Have you ever noticed yourself getting rude and demanding when you are particularly hungry, and found yourself helpless to stop it? Watching from the inside as you act in a way you know isn’t kosher, but do anyway? This is your “hungry-self” making an appearance.
Most of us assume that we have one decision making part of our brain, our “self.” But current research in neuroscience seems to point towards there being as many as a dozen different “selfs,” that take over our brain under different conditions.
This has profound implications for how we spend money. Many people set up a monthly or weekly budget for themselves, only to break it, and they don’t understand why they can’t stick with it. Science seems to be pointing towards the idea that it’s because we’re a different person at different times of day and days of the week, and the self that draws up that budget isn’t going to be the same self spending the money.

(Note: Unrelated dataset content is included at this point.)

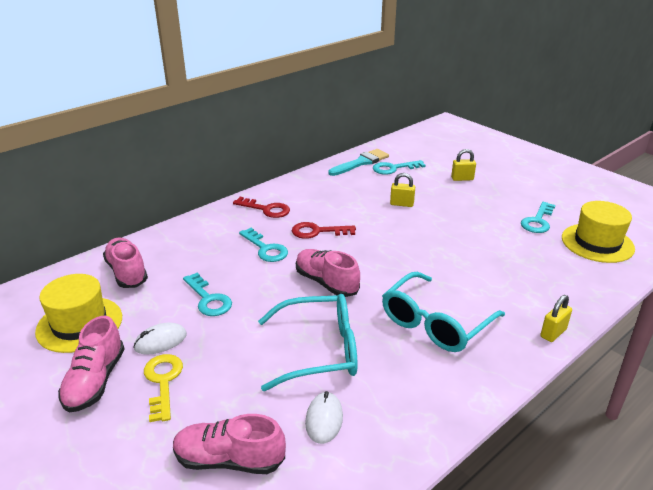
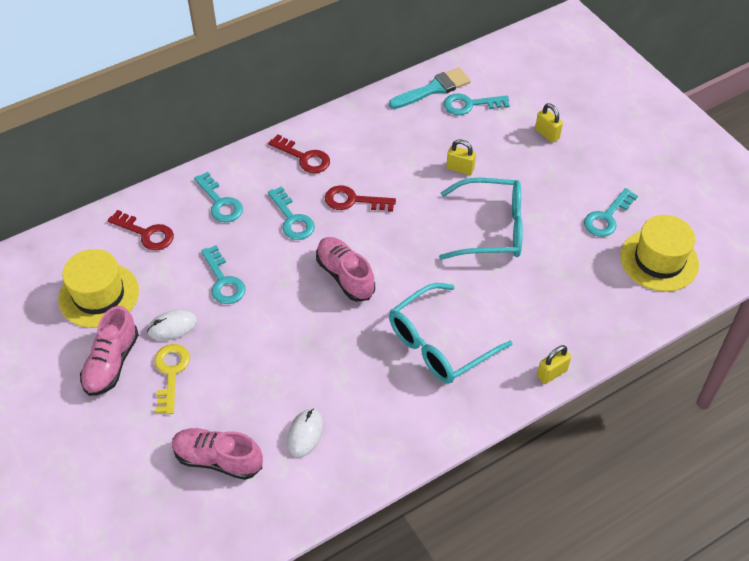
camera: 10 degrees right, 20 degrees up
pink shoe [103,237,148,288] -> red key [108,210,174,250]
turquoise glasses [258,294,358,391] -> turquoise glasses moved to [439,178,523,260]
yellow padlock [451,149,476,181] -> yellow padlock turned 45 degrees clockwise [535,103,563,143]
none -> turquoise key [194,172,243,222]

So how do you use this to your advantage?
Your “calm, rational planning” self makes your budget, usually at home, in a safe place, where you feel protected and like you have time to think. But it’s a different you out there in the world, making financial decisions, responding to stimuli.
If you are the type that tends to overspend on things like food, either eating out in restaurants or buying snacks or making poor grocery store decisions, you are letting your “hungry self,” which tends to have very short term thinking, dominate. Hungry self is an evolutionary leftover, going into a panic out of hunger and grabbing the nearest thing at hand in order to ensure survival. When we lived in the cave, the nearest thing at hand didn’t usually blow your budget, but in modern society we are surrounded by food that is often overpriced (blowing our budget) and less than healthy. How do you avoid that?
Don’t let yourself get hungry. When you sit down and do your budget, plan out your food, and eat at a frequency that keeps you feeling “full” so that you don’t get hungry and end up making reckless choices. This involves focusing on protein’s and healthy fats which increase the feeling of “satiety” so that we feel full longer.
If you love going to the movies, and always end up breaking down and buying the $10 popcorn when you promised yourself you wouldn’t, try stopping on the way for a healthy meal or cooking before you go out, letting your “full” brain make the decision once you get the movie theater about whether or not snacks are necessary.
Other recent research seems to indicate that we only have a certain number of self control units we can spend a day. In terms of diet, if you are trying to not eat donuts, each time you walk past the donuts in the break room you need to spend a certain amount of self control to not eat them. By the fifth or sixth time, you break and eat one, because you’ve already spent all your self control units for the day.
The same applies to finance: if you tend to overspend on beer, promising yourself “just one drink with the gang” isn’t likely to happen, especially since alcohol seems to lower our supply of self control units. If it’s on gadgets, spending time reading tech blogs about the newest toys that you long for is likely to increase your purchasing. Even if you don’t purchase the first time you read a review of the newest phone, by the 5th time you read an article on one of it’s features, you are nearly helpless. Your self control is spent, so you end up spending.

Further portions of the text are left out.